One key to understanding the open and hidden struggle between the Xi faction and anti-Xi faction, Tanaka observes, is personnel arrangements within the military.
In recent years, there have been a string of abnormal developments in PLA personnel.
Of the 79 generals promoted since Xi took office, at least 10 have been officially investigated or removed, including former defence ministers Wei Fenghe and Li Shangfu, former air force commander Ding Laihang, former Rocket Force commanders Li Yuchao and Zhou Yanin, Political Work Department director Miao Hua, as well as Strategic Support Force commander Ju Qiansheng and Rocket Force political commissar Xu Zhongbo—both dismissed without explanation.
Another 12 have not been formally announced as fallen, but are suspected of being under investigation or missing. These include CMC vice chairman He Weidong, Army political commissar Qin Shutong, Navy political commissar Yuan Huazhi, Western Theatre commander Wang Haijiang, Eastern Theatre commander Lin Xiangyang, Southern Theatre commander Wang Xiubin, CMC Political-Legal Commission head Wang Renhua, Political Work Department executive deputy director He Hongjun, PAP commander Wang Chunning, PAP political commissar Zhang Hongbing, and current Rocket Force commander Wang Houbin. Conservatively estimated, at least 22 generals promoted under Xi have “run into trouble”—a ratio of over 20 per cent.
The Central Military Commission is supposed to have six members, but only three remain, with three positions left vacant. Tanaka believes this may be due to anti-Xi forces pressuring officers: “joining the CMC means becoming Xi’s subordinate,” leading to the persistent vacancies.

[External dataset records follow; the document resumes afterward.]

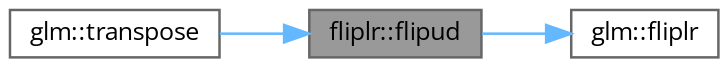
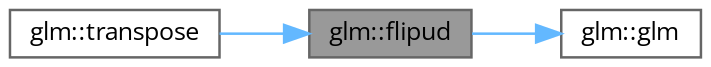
  digraph {
    fontname="Open Sans"
    rankdir=LR
    node [color=grey40 fillcolor=white fontname="Open Sans" fontsize=10 shape=box style=filled]
    edge [color=steelblue1 fontname="Open Sans" fontsize=10 labelfontname=Helvetica labelfontsize=10 style=solid]
-   n1 [color=gray40 fillcolor=grey60 fontcolor=black height=0.2 label="fliplr::flipud" width=0.4]
-   n2 [height=0.2 label="glm::fliplr" width=0.4]
+   n1 [color=gray40 fillcolor=grey60 fontcolor=black height=0.2 label="glm::flipud" width=0.4]
+   n2 [height=0.2 label="glm::glm" width=0.4]
    n3 [height=0.2 label="glm::transpose" width=0.4]
    n1 -> n2
    n3 -> n1
  }
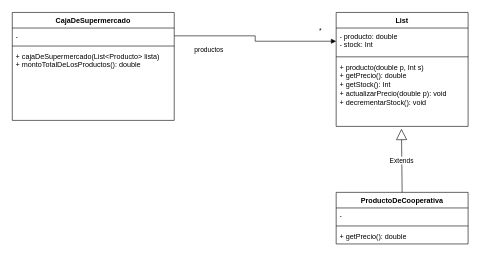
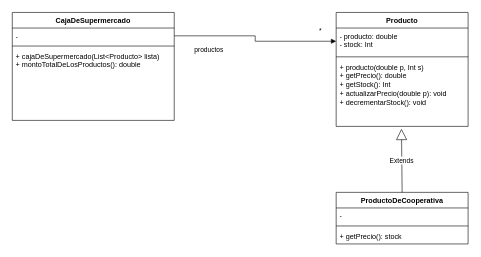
  <mxCell id="0" />
  <mxCell id="1" parent="0" />
  <mxCell id="2" value="CajaDeSupermercado" style="swimlane;fontStyle=1;align=center;verticalAlign=top;childLayout=stackLayout;horizontal=1;startSize=26;horizontalStack=0;resizeParent=1;resizeParentMax=0;resizeLast=0;collapsible=1;marginBottom=0;whiteSpace=wrap;html=1;" parent="1" vertex="1"><mxGeometry x="20" y="20" width="270" height="180" as="geometry" /></mxCell>
  <mxCell id="3" value="-" style="text;strokeColor=none;fillColor=none;align=left;verticalAlign=top;spacingLeft=4;spacingRight=4;overflow=hidden;rotatable=0;points=[[0,0.5],[1,0.5]];portConstraint=eastwest;whiteSpace=wrap;html=1;" parent="2" vertex="1"><mxGeometry y="26" width="270" height="26" as="geometry" /></mxCell>
  <mxCell id="4" value="" style="line;strokeWidth=1;fillColor=none;align=left;verticalAlign=middle;spacingTop=-1;spacingLeft=3;spacingRight=3;rotatable=0;labelPosition=right;points=[];portConstraint=eastwest;strokeColor=inherit;" parent="2" vertex="1"><mxGeometry y="52" width="270" height="8" as="geometry" /></mxCell>
  <mxCell id="5" value="+ cajaDeSupermercado(List&amp;lt;Producto&amp;gt; lista)&lt;div&gt;+ montoTotalDeLosProductos(): double&lt;/div&gt;" style="text;strokeColor=none;fillColor=none;align=left;verticalAlign=top;spacingLeft=4;spacingRight=4;overflow=hidden;rotatable=0;points=[[0,0.5],[1,0.5]];portConstraint=eastwest;whiteSpace=wrap;html=1;" parent="2" vertex="1"><mxGeometry y="60" width="270" height="120" as="geometry" /></mxCell>
  <mxCell id="6" value="productos&lt;div&gt;&lt;br&gt;&lt;/div&gt;" style="endArrow=block;endFill=1;html=1;edgeStyle=orthogonalEdgeStyle;align=left;verticalAlign=top;rounded=0;exitX=1;exitY=0.5;exitDx=0;exitDy=0;entryX=0;entryY=0.5;entryDx=0;entryDy=0;" parent="1" source="3" target="9" edge="1"><mxGeometry x="-0.769" y="-11" relative="1" as="geometry"><mxPoint x="310" y="180" as="sourcePoint" /><mxPoint x="510" y="60" as="targetPoint" /><mxPoint as="offset" /></mxGeometry></mxCell>
  <mxCell id="7" value="*" style="edgeLabel;resizable=0;html=1;align=left;verticalAlign=bottom;" parent="6" connectable="0" vertex="1"><mxGeometry x="-1" relative="1" as="geometry"><mxPoint x="240" as="offset" /></mxGeometry></mxCell>
- <mxCell id="8" value="List" style="swimlane;fontStyle=1;align=center;verticalAlign=top;childLayout=stackLayout;horizontal=1;startSize=26;horizontalStack=0;resizeParent=1;resizeParentMax=0;resizeLast=0;collapsible=1;marginBottom=0;whiteSpace=wrap;html=1;" parent="1" vertex="1"><mxGeometry x="560" y="20" width="220" height="190" as="geometry" /></mxCell>
+ <mxCell id="8" value="Producto" style="swimlane;fontStyle=1;align=center;verticalAlign=top;childLayout=stackLayout;horizontal=1;startSize=26;horizontalStack=0;resizeParent=1;resizeParentMax=0;resizeLast=0;collapsible=1;marginBottom=0;whiteSpace=wrap;html=1;" parent="1" vertex="1"><mxGeometry x="560" y="20" width="220" height="190" as="geometry" /></mxCell>
  <mxCell id="9" value="- producto: double&lt;div&gt;- stock: Int&lt;/div&gt;" style="text;strokeColor=none;fillColor=none;align=left;verticalAlign=top;spacingLeft=4;spacingRight=4;overflow=hidden;rotatable=0;points=[[0,0.5],[1,0.5]];portConstraint=eastwest;whiteSpace=wrap;html=1;" parent="8" vertex="1"><mxGeometry y="26" width="220" height="44" as="geometry" /></mxCell>
  <mxCell id="10" value="" style="line;strokeWidth=1;fillColor=none;align=left;verticalAlign=middle;spacingTop=-1;spacingLeft=3;spacingRight=3;rotatable=0;labelPosition=right;points=[];portConstraint=eastwest;strokeColor=inherit;" parent="8" vertex="1"><mxGeometry y="70" width="220" height="8" as="geometry" /></mxCell>
  <mxCell id="11" value="&lt;div&gt;+ producto(double p, Int s)&lt;/div&gt;+ getPrecio(): double&lt;div&gt;+ getStock(): Int&lt;/div&gt;&lt;div&gt;+ actualizarPrecio(double p): void&lt;/div&gt;&lt;div&gt;+ decrementarStock(): void&lt;/div&gt;&lt;div&gt;&lt;br&gt;&lt;/div&gt;&lt;div&gt;&lt;br&gt;&lt;/div&gt;" style="text;strokeColor=none;fillColor=none;align=left;verticalAlign=top;spacingLeft=4;spacingRight=4;overflow=hidden;rotatable=0;points=[[0,0.5],[1,0.5]];portConstraint=eastwest;whiteSpace=wrap;html=1;" parent="8" vertex="1"><mxGeometry y="78" width="220" height="112" as="geometry" /></mxCell>
  <mxCell id="12" value="ProductoDeCooperativa" style="swimlane;fontStyle=1;align=center;verticalAlign=top;childLayout=stackLayout;horizontal=1;startSize=26;horizontalStack=0;resizeParent=1;resizeParentMax=0;resizeLast=0;collapsible=1;marginBottom=0;whiteSpace=wrap;html=1;" parent="1" vertex="1"><mxGeometry x="560" y="320" width="220" height="86" as="geometry" /></mxCell>
  <mxCell id="13" value="-" style="text;strokeColor=none;fillColor=none;align=left;verticalAlign=top;spacingLeft=4;spacingRight=4;overflow=hidden;rotatable=0;points=[[0,0.5],[1,0.5]];portConstraint=eastwest;whiteSpace=wrap;html=1;" parent="12" vertex="1"><mxGeometry y="26" width="220" height="26" as="geometry" /></mxCell>
  <mxCell id="14" value="" style="line;strokeWidth=1;fillColor=none;align=left;verticalAlign=middle;spacingTop=-1;spacingLeft=3;spacingRight=3;rotatable=0;labelPosition=right;points=[];portConstraint=eastwest;strokeColor=inherit;" parent="12" vertex="1"><mxGeometry y="52" width="220" height="8" as="geometry" /></mxCell>
- <mxCell id="15" value="+ getPrecio(): double" style="text;strokeColor=none;fillColor=none;align=left;verticalAlign=top;spacingLeft=4;spacingRight=4;overflow=hidden;rotatable=0;points=[[0,0.5],[1,0.5]];portConstraint=eastwest;whiteSpace=wrap;html=1;" parent="12" vertex="1"><mxGeometry y="60" width="220" height="26" as="geometry" /></mxCell>
+ <mxCell id="15" value="+ getPrecio(): stock" style="text;strokeColor=none;fillColor=none;align=left;verticalAlign=top;spacingLeft=4;spacingRight=4;overflow=hidden;rotatable=0;points=[[0,0.5],[1,0.5]];portConstraint=eastwest;whiteSpace=wrap;html=1;" parent="12" vertex="1"><mxGeometry y="60" width="220" height="26" as="geometry" /></mxCell>
  <mxCell id="16" value="Extends" style="endArrow=block;endSize=16;endFill=0;html=1;rounded=0;exitX=0.5;exitY=0;exitDx=0;exitDy=0;entryX=0.495;entryY=1.036;entryDx=0;entryDy=0;entryPerimeter=0;" parent="1" source="12" target="11" edge="1"><mxGeometry width="160" relative="1" as="geometry"><mxPoint x="440" y="180" as="sourcePoint" /><mxPoint x="600" y="180" as="targetPoint" /></mxGeometry></mxCell>
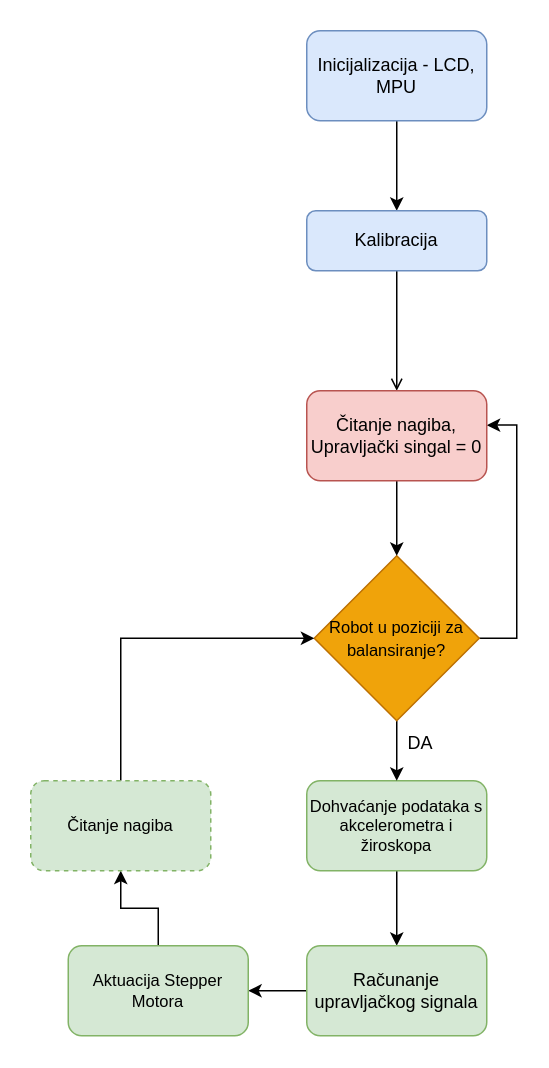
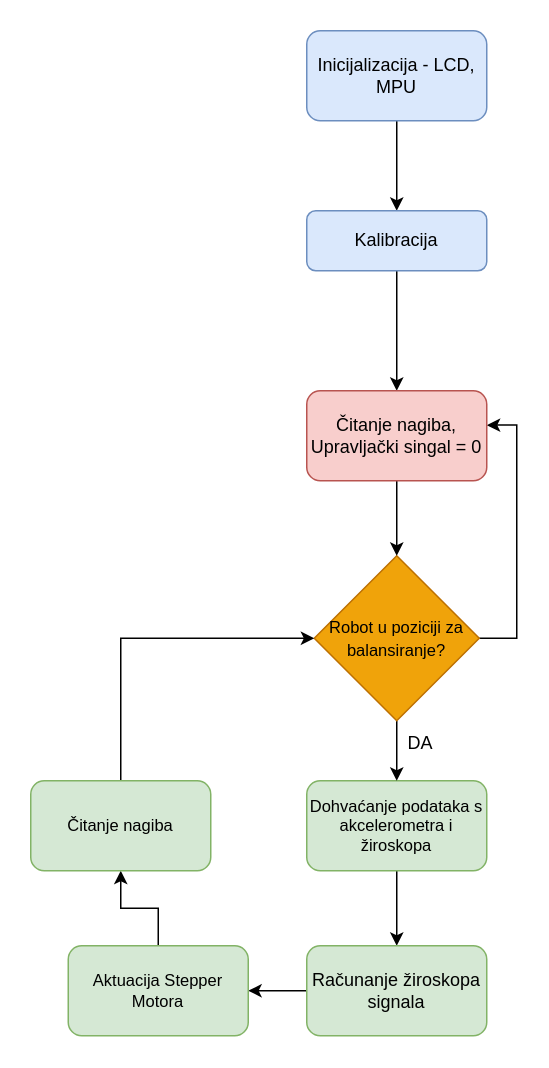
  <mxCell id="0" />
  <mxCell id="1" parent="0" />
  <mxCell id="2" style="edgeStyle=orthogonalEdgeStyle;rounded=0;orthogonalLoop=1;jettySize=auto;html=1;entryX=0.5;entryY=0;entryDx=0;entryDy=0;fontSize=11;" edge="1" parent="1" source="3" target="14"><mxGeometry relative="1" as="geometry" /></mxCell>
  <mxCell id="3" value="Dohvaćanje podataka s akcelerometra i žiroskopa" style="rounded=1;whiteSpace=wrap;html=1;fontSize=11;fillColor=#d5e8d4;strokeColor=#82b366;" vertex="1" parent="1"><mxGeometry x="204" y="520" width="120" height="60" as="geometry" /></mxCell>
  <mxCell id="4" style="edgeStyle=orthogonalEdgeStyle;rounded=0;orthogonalLoop=1;jettySize=auto;html=1;entryX=0.5;entryY=0;entryDx=0;entryDy=0;" edge="1" parent="1" source="5" target="7"><mxGeometry relative="1" as="geometry" /></mxCell>
  <mxCell id="5" value="Inicijalizacija - LCD, MPU" style="rounded=1;whiteSpace=wrap;html=1;fillColor=#dae8fc;strokeColor=#6c8ebf;" vertex="1" parent="1"><mxGeometry x="204" y="20" width="120" height="60" as="geometry" /></mxCell>
- <mxCell id="6" style="edgeStyle=orthogonalEdgeStyle;rounded=0;orthogonalLoop=1;jettySize=auto;html=1;endArrow=open;" edge="1" parent="1" source="7" target="12"><mxGeometry relative="1" as="geometry" /></mxCell>
+ <mxCell id="6" style="edgeStyle=orthogonalEdgeStyle;rounded=0;orthogonalLoop=1;jettySize=auto;html=1;" edge="1" parent="1" source="7" target="12"><mxGeometry relative="1" as="geometry" /></mxCell>
  <mxCell id="7" value="Kalibracija" style="rounded=1;whiteSpace=wrap;html=1;fillColor=#dae8fc;strokeColor=#6c8ebf;" vertex="1" parent="1"><mxGeometry x="204" y="140" width="120" height="40" as="geometry" /></mxCell>
  <mxCell id="8" style="edgeStyle=orthogonalEdgeStyle;rounded=0;orthogonalLoop=1;jettySize=auto;html=1;entryX=1;entryY=0.382;entryDx=0;entryDy=0;entryPerimeter=0;" edge="1" parent="1" source="10" target="12"><mxGeometry relative="1" as="geometry"><Array as="points"><mxPoint x="344" y="425" /><mxPoint x="344" y="283" /></Array></mxGeometry></mxCell>
  <mxCell id="9" style="edgeStyle=orthogonalEdgeStyle;rounded=0;orthogonalLoop=1;jettySize=auto;html=1;entryX=0.5;entryY=0;entryDx=0;entryDy=0;fontSize=11;" edge="1" parent="1" source="10" target="3"><mxGeometry relative="1" as="geometry" /></mxCell>
  <mxCell id="10" value="&lt;font style=&quot;font-size: 11px;&quot;&gt;Robot u poziciji za balansiranje?&lt;/font&gt;" style="rhombus;whiteSpace=wrap;html=1;fillColor=#f0a30a;fontColor=#000000;strokeColor=#BD7000;" vertex="1" parent="1"><mxGeometry x="209" y="370" width="110" height="110" as="geometry" /></mxCell>
  <mxCell id="11" style="edgeStyle=orthogonalEdgeStyle;rounded=0;orthogonalLoop=1;jettySize=auto;html=1;" edge="1" parent="1" source="12" target="10"><mxGeometry relative="1" as="geometry" /></mxCell>
  <mxCell id="12" value="Čitanje nagiba,&lt;br&gt;Upravljački singal = 0" style="rounded=1;whiteSpace=wrap;html=1;fillColor=#f8cecc;strokeColor=#b85450;" vertex="1" parent="1"><mxGeometry x="204" y="260" width="120" height="60" as="geometry" /></mxCell>
  <mxCell id="13" style="edgeStyle=orthogonalEdgeStyle;rounded=0;orthogonalLoop=1;jettySize=auto;html=1;entryX=1;entryY=0.5;entryDx=0;entryDy=0;fontSize=11;" edge="1" parent="1" source="14" target="17"><mxGeometry relative="1" as="geometry" /></mxCell>
- <mxCell id="14" value="Računanje upravljačkog signala" style="rounded=1;whiteSpace=wrap;html=1;fillColor=#d5e8d4;strokeColor=#82b366;" vertex="1" parent="1"><mxGeometry x="204" y="630" width="120" height="60" as="geometry" /></mxCell>
+ <mxCell id="14" value="Računanje žiroskopa signala" style="rounded=1;whiteSpace=wrap;html=1;fillColor=#d5e8d4;strokeColor=#82b366;" vertex="1" parent="1"><mxGeometry x="204" y="630" width="120" height="60" as="geometry" /></mxCell>
  <mxCell id="15" value="DA" style="text;html=1;strokeColor=none;fillColor=none;align=center;verticalAlign=middle;whiteSpace=wrap;rounded=0;" vertex="1" parent="1"><mxGeometry x="250" y="480" width="60" height="30" as="geometry" /></mxCell>
  <mxCell id="16" style="edgeStyle=orthogonalEdgeStyle;rounded=0;orthogonalLoop=1;jettySize=auto;html=1;entryX=0.5;entryY=1;entryDx=0;entryDy=0;fontSize=11;" edge="1" parent="1" source="17" target="19"><mxGeometry relative="1" as="geometry" /></mxCell>
  <mxCell id="17" value="Aktuacija Stepper Motora" style="rounded=1;whiteSpace=wrap;html=1;fontSize=11;fillColor=#d5e8d4;strokeColor=#82b366;" vertex="1" parent="1"><mxGeometry x="45" y="630" width="120" height="60" as="geometry" /></mxCell>
  <mxCell id="18" style="edgeStyle=orthogonalEdgeStyle;rounded=0;orthogonalLoop=1;jettySize=auto;html=1;entryX=0;entryY=0.5;entryDx=0;entryDy=0;fontSize=11;" edge="1" parent="1" source="19" target="10"><mxGeometry relative="1" as="geometry"><Array as="points"><mxPoint x="80" y="425" /></Array></mxGeometry></mxCell>
- <mxCell id="19" value="Čitanje nagiba" style="rounded=1;whiteSpace=wrap;html=1;fontSize=11;fillColor=#d5e8d4;strokeColor=#82b366;dashed=1;" vertex="1" parent="1"><mxGeometry x="20" y="520" width="120" height="60" as="geometry" /></mxCell>
+ <mxCell id="19" value="Čitanje nagiba" style="rounded=1;whiteSpace=wrap;html=1;fontSize=11;fillColor=#d5e8d4;strokeColor=#82b366;" vertex="1" parent="1"><mxGeometry x="20" y="520" width="120" height="60" as="geometry" /></mxCell>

Tanaka also noted clues in the PLA Daily on November 1, 2024. On the front page summary, Xi Jinping’s name was omitted, replaced with repeated emphasis on “the Party’s leadership.”
According to Tanaka, this showed the military’s stance: “We obey the Party’s leadership, but not Xi’s personal dictatorship.”
Further evidence came from August 10, 2023, when PLA Daily and the military’s online portal ran a lead article titled Adhere to Scientific, Democratic, and Law-Based Decision-Making. It stated: “Adhere to scientific decision-making, democratic decision-making, and law-based decision-making, and continuously improve the quality of decisions.”
Tanaka analysed that this “democratic decision-making” referred to collective decision-making by Party organs, not one-man rule—meaning the military had already begun criticising Xi’s dictatorship as early as last summer.
August 1 is the CCP’s so-called “Army Day.” Unusually, this year, no general promotion ceremony was held. Since the Jiang Zemin and Hu Jintao eras, and even in Xi’s early years, promotions on Army Day had been a regular practice. Especially amid today’s sweeping purge of military leadership, it was striking that Xi did not elevate any new generals. Analysts at the time suggested Xi may no longer have the power to promote them.
However, Tanaka also assessed that Xi is unlikely to step down in the short term. Perhaps by the CCP’s 2027 Party Congress, other developments may occur.